Fundamental Studies of Sulfides Pressure Oxidation

"The pressure oxidation of sulfide minerals at temperatures above 200°C enables the extraction of base metals, improves the extractability of gold from refractory ores, enables solubilisation of PGEs and can be used to hydrothermally upgrade base metal-containing feeds. Fundamental studies reveal that the solution chemistry (and mineralogy of the solids) during pressure oxidation can be manipulated with outcomes that include (1) increased leaching rates, (2) lower oxygen requirements and (3) the formation of chemically more stable residues.
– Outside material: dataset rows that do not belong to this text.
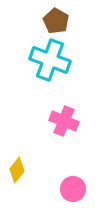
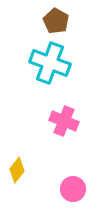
cyan cross: moved 3 px down
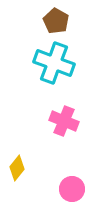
cyan cross: moved 4 px right
yellow diamond: moved 2 px up
pink circle: moved 1 px left
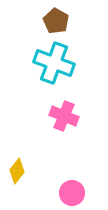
pink cross: moved 5 px up
yellow diamond: moved 3 px down
pink circle: moved 4 px down
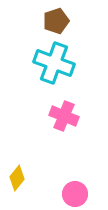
brown pentagon: rotated 25 degrees clockwise
yellow diamond: moved 7 px down
pink circle: moved 3 px right, 1 px down
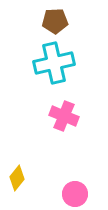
brown pentagon: moved 1 px left; rotated 15 degrees clockwise
cyan cross: rotated 33 degrees counterclockwise
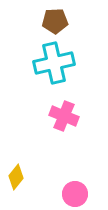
yellow diamond: moved 1 px left, 1 px up
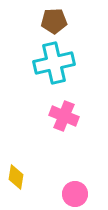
brown pentagon: moved 1 px left
yellow diamond: rotated 30 degrees counterclockwise
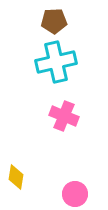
cyan cross: moved 2 px right, 1 px up
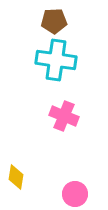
cyan cross: moved 2 px up; rotated 21 degrees clockwise
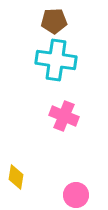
pink circle: moved 1 px right, 1 px down
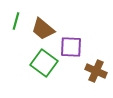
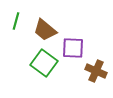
brown trapezoid: moved 2 px right, 1 px down
purple square: moved 2 px right, 1 px down
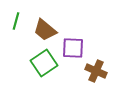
green square: rotated 20 degrees clockwise
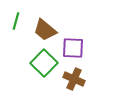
green square: rotated 12 degrees counterclockwise
brown cross: moved 22 px left, 8 px down
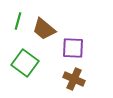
green line: moved 2 px right
brown trapezoid: moved 1 px left, 1 px up
green square: moved 19 px left; rotated 8 degrees counterclockwise
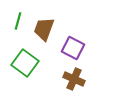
brown trapezoid: rotated 70 degrees clockwise
purple square: rotated 25 degrees clockwise
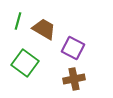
brown trapezoid: rotated 100 degrees clockwise
brown cross: rotated 35 degrees counterclockwise
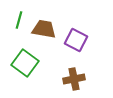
green line: moved 1 px right, 1 px up
brown trapezoid: rotated 20 degrees counterclockwise
purple square: moved 3 px right, 8 px up
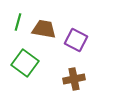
green line: moved 1 px left, 2 px down
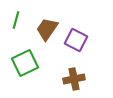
green line: moved 2 px left, 2 px up
brown trapezoid: moved 3 px right; rotated 65 degrees counterclockwise
green square: rotated 28 degrees clockwise
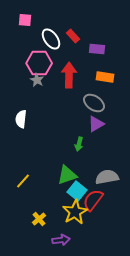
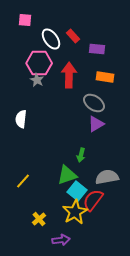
green arrow: moved 2 px right, 11 px down
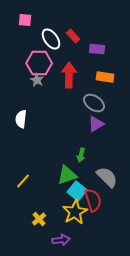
gray semicircle: rotated 55 degrees clockwise
red semicircle: rotated 125 degrees clockwise
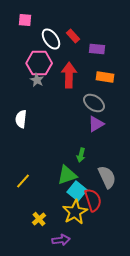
gray semicircle: rotated 20 degrees clockwise
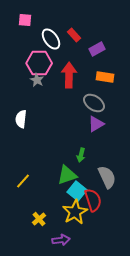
red rectangle: moved 1 px right, 1 px up
purple rectangle: rotated 35 degrees counterclockwise
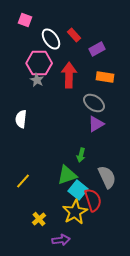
pink square: rotated 16 degrees clockwise
cyan square: moved 1 px right, 1 px up
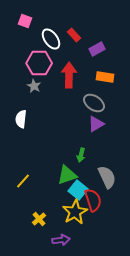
pink square: moved 1 px down
gray star: moved 3 px left, 6 px down
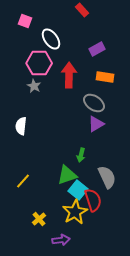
red rectangle: moved 8 px right, 25 px up
white semicircle: moved 7 px down
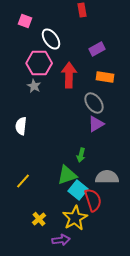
red rectangle: rotated 32 degrees clockwise
gray ellipse: rotated 20 degrees clockwise
gray semicircle: rotated 65 degrees counterclockwise
yellow star: moved 6 px down
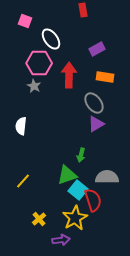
red rectangle: moved 1 px right
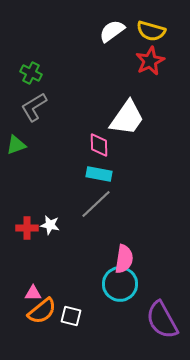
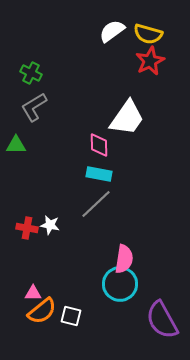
yellow semicircle: moved 3 px left, 3 px down
green triangle: rotated 20 degrees clockwise
red cross: rotated 10 degrees clockwise
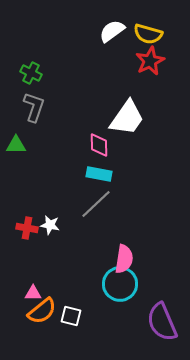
gray L-shape: rotated 140 degrees clockwise
purple semicircle: moved 2 px down; rotated 6 degrees clockwise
This paper presents examples describing how these outcomes might be achieved based upon fundamental investigations.INTRODUCTION The application of pressure oxidation to the processing of gold ores and concentrates dates back several decades and continues to be the process of choice at operations such as Pueblo Viejo (pyritic gold) which host the largest autoclave of its kind in the world (Barrick Gold Corporation, 2016). Commercial application to the processing of base metals and PGMs resides with long established processes such as the Sherritt process, ore specific applications such as by Noril’sk, at Sepon etc. or has not proceeded to date beyond pilot scale testing (e.g. Phelps Dodge, CESL, Activox, Platsol). Recently there has been significant interest in hydrothermal upgrading options for concentrates including the NONOX and Toowong processes (Rohner et al., 2016; Weidenbach et al., 2016). The latter options suggest directions where sound knowledge of the underlying fundamentals enables novel outcomes and efficiencies to be obtained. It comes as no surprise that investigations similar to those underpinning these developing processes can be traced back several decades. It is not the subject of this paper to provide a historical perspective of the relevant autoclave chemistries but rather, to present some potential opportunities suggested by studies in our laboratories. Topics to be discussed in this paper include (1) control of metal extraction rates, (2) control of iron-residue composition and (3) control of sulfur oxidation and hence acid generation and oxygen requirements. The work described will focus upon the pressure oxidation of a nickel concentrate."